Insurance Billing for Therapists: What You Need to Know

By Kristen McClure, MSW, LCSW | TherapistWorksheet.com

Insurance billing is one of the most practically important and least taught skills in clinical training. Most therapists learn it by trial and error — or outsource it immediately. This guide gives you the baseline knowledge you need to bill correctly, understand your reimbursement, and avoid the mistakes that trigger audits or claim denials.

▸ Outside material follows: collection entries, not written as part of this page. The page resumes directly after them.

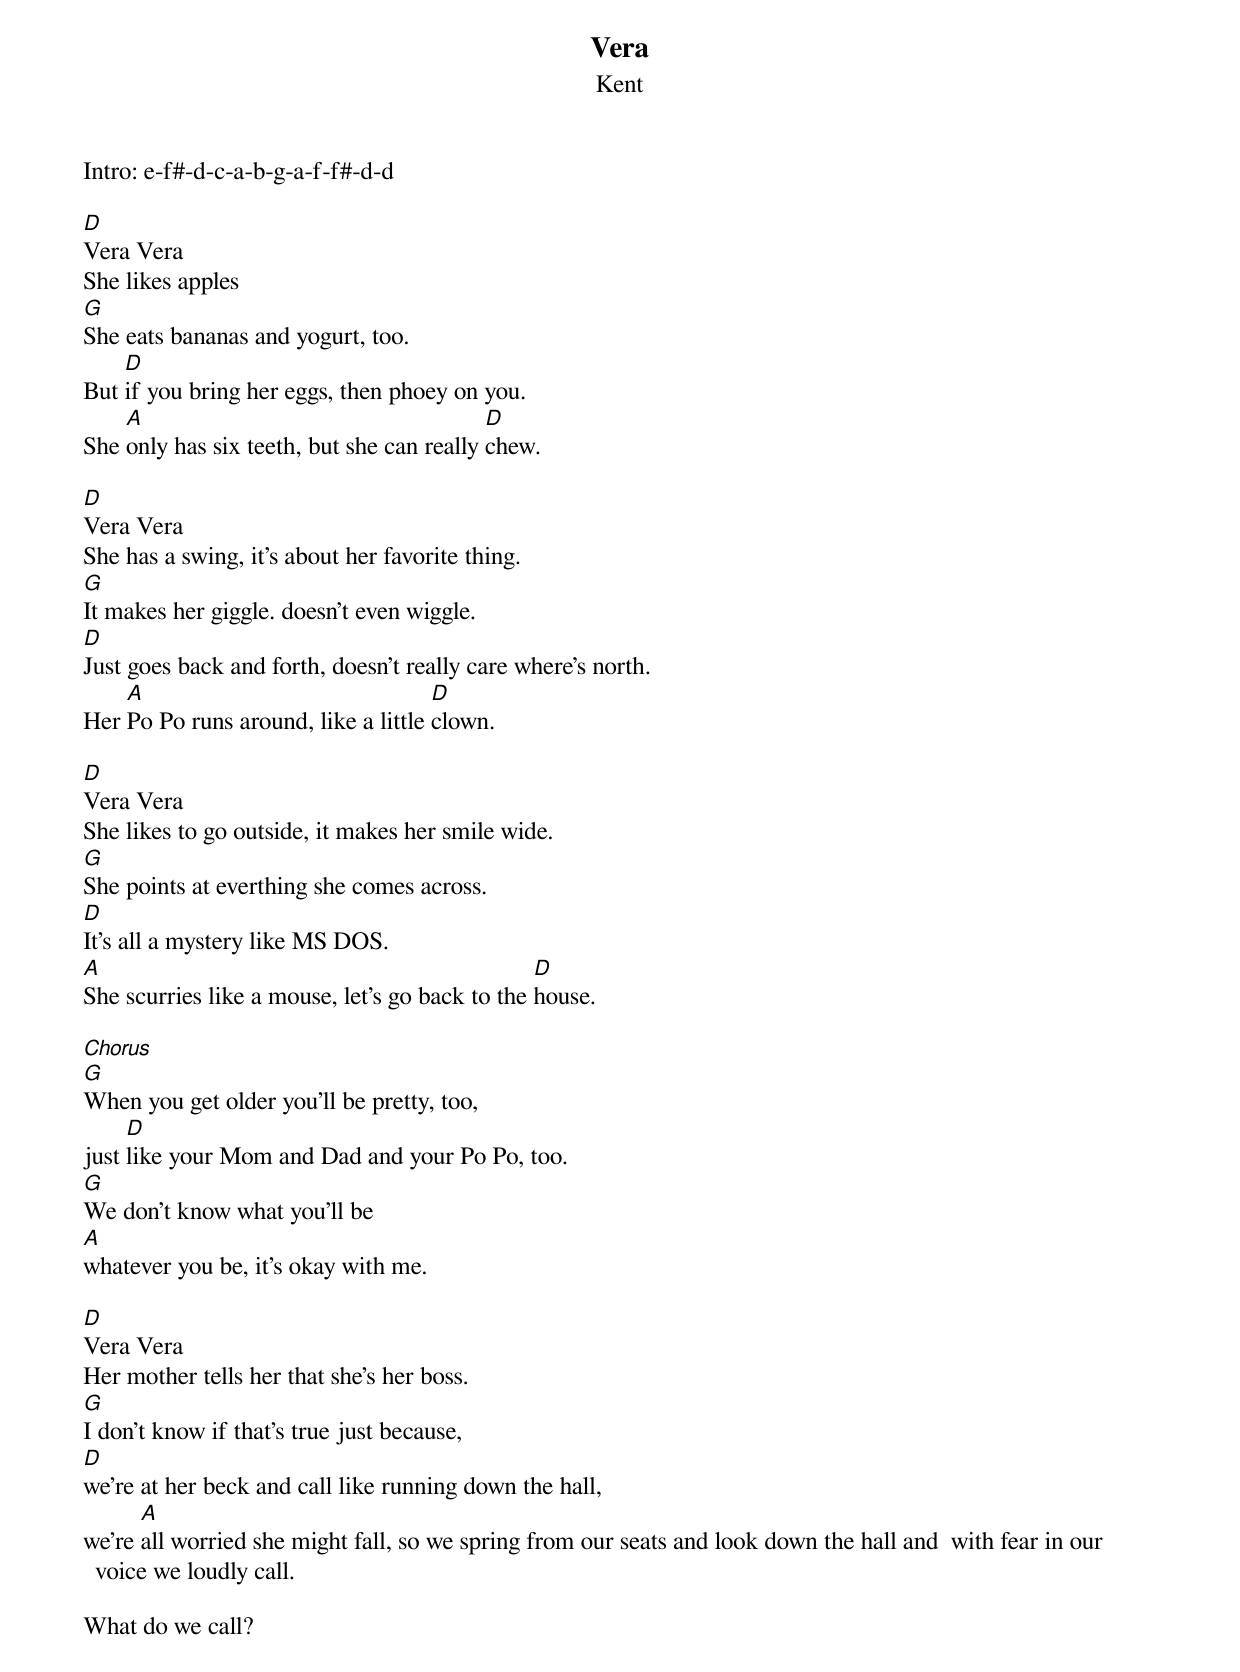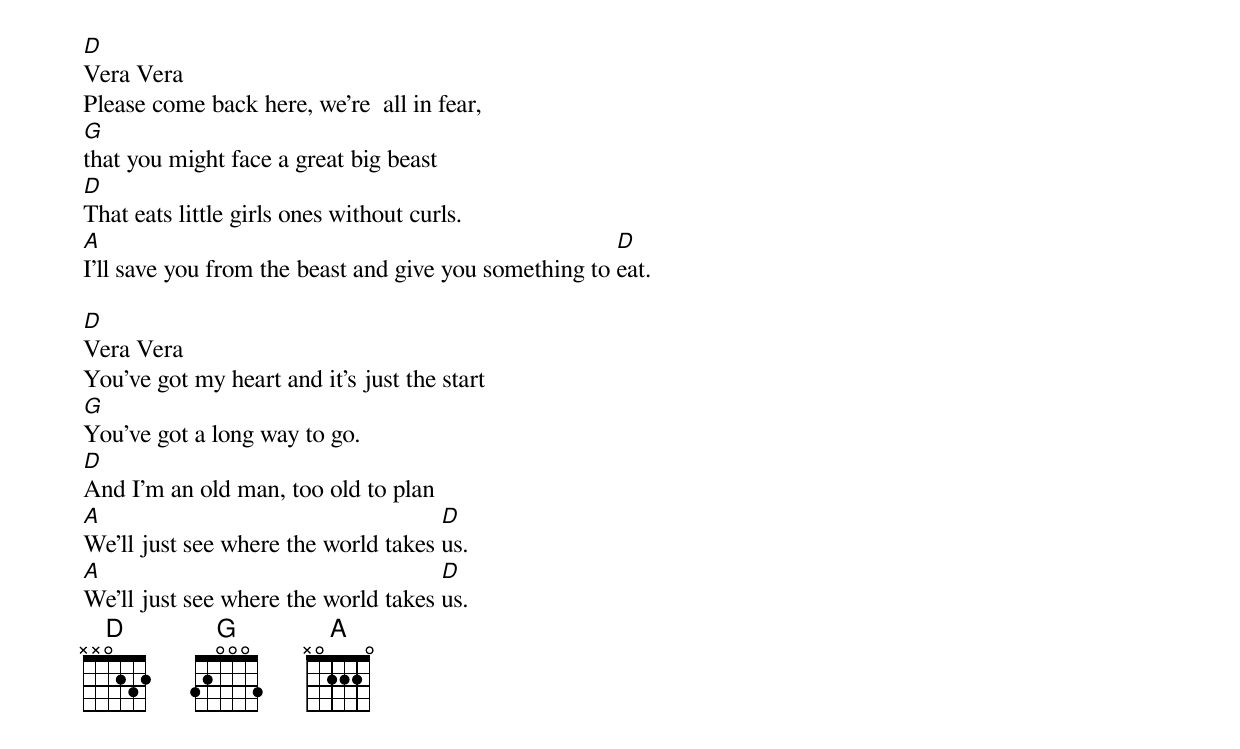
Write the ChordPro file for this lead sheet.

{title:Vera}
{subtitle:Kent}
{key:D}
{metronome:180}
Intro: e-f#-d-c-a-b-g-a-f-f#-d-d

[D]Vera Vera
She likes apples
[G]She eats bananas and yogurt, too.
But [D]if you bring her eggs, then phoey on you.
She [A]only has six teeth, but she can really [D]chew.

[D]Vera Vera
She has a swing, it's about her favorite thing.
[G]It makes her giggle. doesn't even wiggle.
[D]Just goes back and forth, doesn't really care where's north.
Her [A]Po Po runs around, like a little [D]clown.

[D]Vera Vera
She likes to go outside, it makes her smile wide.
[G]She points at everthing she comes across.
[D]It's all a mystery like MS DOS.
[A]She scurries like a mouse, let's go back to the [D]house.

[Chorus]
[G]When you get older you'll be pretty, too,
just [D]like your Mom and Dad and your Po Po, too.
[G]We don't know what you'll be
[A]whatever you be, it's okay with me.

[D]Vera Vera
Her mother tells her that she's her boss.
[G]I don't know if that's true just because,
[D]we're at her beck and call like running down the hall,
we're [A]all worried she might fall, so we spring from our seats and look down the hall and  with fear in our voice we loudly call.

What do we call?

[D]Vera Vera
Please come back here, we're  all in fear,
[G]that you might face a great big beast
[D]That eats little girls ones without curls.
[A]I'll save you from the beast and give you something to [D]eat.

[D]Vera Vera
You've got my heart and it's just the start
[G]You've got a long way to go.
[D]And I'm an old man, too old to plan
[A]We'll just see where the world takes [D]us.
[A]We'll just see where the world takes [D]us.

The Basics: How Insurance Billing Works for Therapists

The claim cycle

  1. Client has insurance; you are paneled (in-network) with that insurer
  2. You provide service and document appropriately
  3. You submit a claim (via your EHR or clearinghouse) within the filing deadline
  4. The insurer processes the claim and pays based on your contracted rate
  5. You collect the client’s copay, coinsurance, or deductible

CPT codes for therapy

The codes you will use most frequently:

  • 90837 — 60-minute individual psychotherapy (the most common)
  • 90834 — 45-minute individual psychotherapy
  • 90832 — 30-minute individual psychotherapy
  • 90847 — family/couples therapy with patient present
  • 90846 — family therapy without patient present
  • 90791 — psychiatric diagnostic evaluation (initial assessment)

Add-on codes (90785 for interactive complexity, 90833/90836/90838 for E&M + therapy) exist but require specific documentation to support. Know the requirements before using them.

The superbill

If you are out-of-network, clients may request a superbill — a detailed receipt with all required billing information that they submit to their insurance for reimbursement. Include: your NPI, tax ID, service dates, CPT and ICD-10 codes, charges, and your signature. Your EHR should generate these.


Getting Paneled with Insurance

Credentialing — the process of becoming an in-network provider — takes 60-120 days or longer with most insurers. Start the process well before you intend to see insurance clients. Requirements typically include: license, malpractice insurance, NPI number, CAQH profile, and state-specific forms.

CAQH (Council for Affordable Quality Healthcare) is a centralized credentialing database — most insurers require a complete, current CAQH profile. Create and maintain yours early.


Medical Necessity and Authorization

Insurance covers therapy that is medically necessary — meaning there is a diagnosable condition that therapy is treating. Your documentation must support medical necessity: a DSM-5 diagnosis, symptoms that impair functioning, treatment goals tied to those symptoms, and ongoing progress toward those goals.

Some insurers require prior authorization for ongoing therapy beyond a set number of sessions. Know your payer contracts. Missing authorization requirements results in denied claims.


Common Billing Errors That Get Claims Denied

  • Wrong CPT code for session length
  • Billing a 90837 for sessions that were actually shorter
  • Missing or invalid NPI
  • Billing past the filing deadline (usually 90-365 days; check each contract)
  • Diagnosis code that doesn’t match documentation
  • Billing for services not covered by the plan
  • Failing to collect copays (most payers require this; waiving copays routinely is a compliance issue)

Should You Outsource Billing?

Many therapists outsource billing to a medical billing service or virtual biller, particularly when working with multiple payers. Cost: typically 5-10% of collections, or a flat monthly fee. The tradeoff: less direct control but significant administrative time savings. Evaluate at your caseload size — outsourcing at 5 insurance clients may not pay; at 25 it often does.


Frequently Asked Questions

Can I see insurance clients and private pay clients in the same practice?

Yes. Many therapists have a mixed practice. Be clear in your informed consent about which clients are being seen at which rate and under what arrangement.

What is the No Surprises Act and does it apply to me?

The No Surprises Act requires providers to give uninsured and self-pay clients a Good Faith Estimate of anticipated costs. It applies to most healthcare providers including therapists seeing self-pay clients. Check current CMS guidance for compliance requirements.

Can I charge a different rate to insurance clients vs. self-pay?

When in-network, you must accept the contracted rate as payment in full. You cannot charge in-network clients your full fee on top of the insurance reimbursement. When out-of-network, you set your rate — clients may submit to insurance for partial reimbursement.

What do I do when a claim is denied?

Read the denial reason carefully. Most denials are correctable — wrong code, missing information, authorization issue. Submit a corrected claim or appeal within the denial timeline. Persistent, systemic denials warrant a conversation with your payer representative.


Kristen McClure, MSW, LCSW is a licensed therapist who creates practical clinical tools to help therapists navigate the hardest moments in their work.